To the laundry born

Toiling long hours outdoors, India's washing caste longs for a better life.

At 5:30 a.m., the sharp slap of wet cloth echoes as it strikes stone, blending with the soft clang of the first temple bells of the day. All night, on brick ovens that stretch for a block, fat bundles of white cotton sheets and towels have steamed like giant rice cakes.

One by one, the dhobies come to another day of work. They wash by hand the dirty linen of Bombay in a giant watery warren billed as the world's largest outdoor laundry and known as the dhobi ghats. By noon, thousands of saris in pink and orange, trousers with pockets turned out, fluttering white sheets, and blue factory uniforms will hang to dry - turning the churning ghats into a giant abstract expressionist painting in the midst of the most crowded city in India.

Dhobies in India are the washer caste, born to an ancient trade. They are Indian laborers. That means they wash from 6 a.m. to 1 p.m. They eat a lunch of dal and chapati, sleep for two hours, then fold and press until dark. Children, older men, and women do the work of pushing a long flat-bed cart around the city. Sometimes they call out for laundry. Other times they work a route, picking up assigned wash from Bombay's three-star hotels, hospitals, factories, and apartment complexes.

In recent years, business in the ghats has slowed - the result of a still-new phenomenon in middle-class homes: the affordable washing machine. The subject is never very far from dhobi lips. "Today we get 1.5 rupees a piece," says one elderly dhobi. "Where is the profit?"

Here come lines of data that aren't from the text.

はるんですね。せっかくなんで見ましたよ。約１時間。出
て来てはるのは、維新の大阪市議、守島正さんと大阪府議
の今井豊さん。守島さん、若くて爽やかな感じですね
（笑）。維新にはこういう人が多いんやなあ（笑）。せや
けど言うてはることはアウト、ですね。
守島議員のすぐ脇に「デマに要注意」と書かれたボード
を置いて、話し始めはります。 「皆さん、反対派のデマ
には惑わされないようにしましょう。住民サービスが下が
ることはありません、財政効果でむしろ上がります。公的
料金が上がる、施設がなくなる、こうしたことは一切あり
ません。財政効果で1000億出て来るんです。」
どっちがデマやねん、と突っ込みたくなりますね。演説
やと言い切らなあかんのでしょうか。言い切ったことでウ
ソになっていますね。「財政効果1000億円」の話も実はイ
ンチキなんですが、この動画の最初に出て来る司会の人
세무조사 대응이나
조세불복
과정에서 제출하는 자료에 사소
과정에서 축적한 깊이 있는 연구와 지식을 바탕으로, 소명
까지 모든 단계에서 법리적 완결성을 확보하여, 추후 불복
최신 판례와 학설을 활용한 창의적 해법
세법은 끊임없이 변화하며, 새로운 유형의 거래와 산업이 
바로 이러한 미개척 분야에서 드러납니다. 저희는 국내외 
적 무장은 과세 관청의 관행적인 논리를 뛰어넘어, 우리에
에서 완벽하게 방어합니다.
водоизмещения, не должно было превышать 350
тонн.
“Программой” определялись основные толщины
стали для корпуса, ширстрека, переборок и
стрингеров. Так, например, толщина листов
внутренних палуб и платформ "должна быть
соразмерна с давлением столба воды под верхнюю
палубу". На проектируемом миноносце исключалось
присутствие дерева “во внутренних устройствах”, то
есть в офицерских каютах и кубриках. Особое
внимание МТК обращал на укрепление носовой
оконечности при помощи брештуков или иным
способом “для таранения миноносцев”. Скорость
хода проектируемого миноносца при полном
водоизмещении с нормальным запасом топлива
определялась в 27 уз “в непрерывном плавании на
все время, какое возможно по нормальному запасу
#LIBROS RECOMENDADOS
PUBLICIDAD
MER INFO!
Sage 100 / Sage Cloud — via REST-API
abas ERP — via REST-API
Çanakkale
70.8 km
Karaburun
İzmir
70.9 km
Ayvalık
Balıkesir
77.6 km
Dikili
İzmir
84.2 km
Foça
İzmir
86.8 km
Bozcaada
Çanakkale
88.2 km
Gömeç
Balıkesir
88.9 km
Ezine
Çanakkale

The dhobi ghats themselves are a series of 400 small tanks (or "tanki") built in the 1920s under the British. They stretch for hundreds of yards. The dhobies stand in calf-deep water, reach down for soaking laundry, and then slap the cloth onto a square stone with a motion like chopping firewood. Each piece is slapped about a dozen times.

Many tanki have been in the same family for generations. Families build up a business with four or five tanks. Others are leased or sub-leased from the city. Families also control spaces where laundry dries.

Charges per piece run from 1 to 20 rupees; some dhobi will clean a suit for 7 rupees - less than a dime.

Living in India's film capital, working beneath the slim art deco postmodern highrises, the dhobies feel acutely caught between two worlds. They listen to the radio and watch Hindi dance videos on TV while they work. They wear backwards baseball caps, Izod shirts, and running shorts with names of American colleges printed on them. Unlike their parents, today's washers think of getting out. Do they want their children to carry on the business? "No way," says dhobi Jagdish. A dhobi from Hyderabad leaves his tanki to get a much-folded job rsum. It includes two years washing in the Arab Emirates. "I want my kids to learn English and get a better job," says Pappu, a dhobi from Uttar Pradesh who controls four tankis. "If it is their wish, they can study."

The children themselves seem oblivious to the realities of a hard life. They sit, study, and copy work sheets all over the ghats. Ashu, a second-grader with a toothy smile, emerges from the family hut with a school briefcase nearly half his size. He hops on one of the tanki and begins unselfconsciously reading in English, while dhobies slap away. He shows off a test where his teacher underlined in red a perfect score.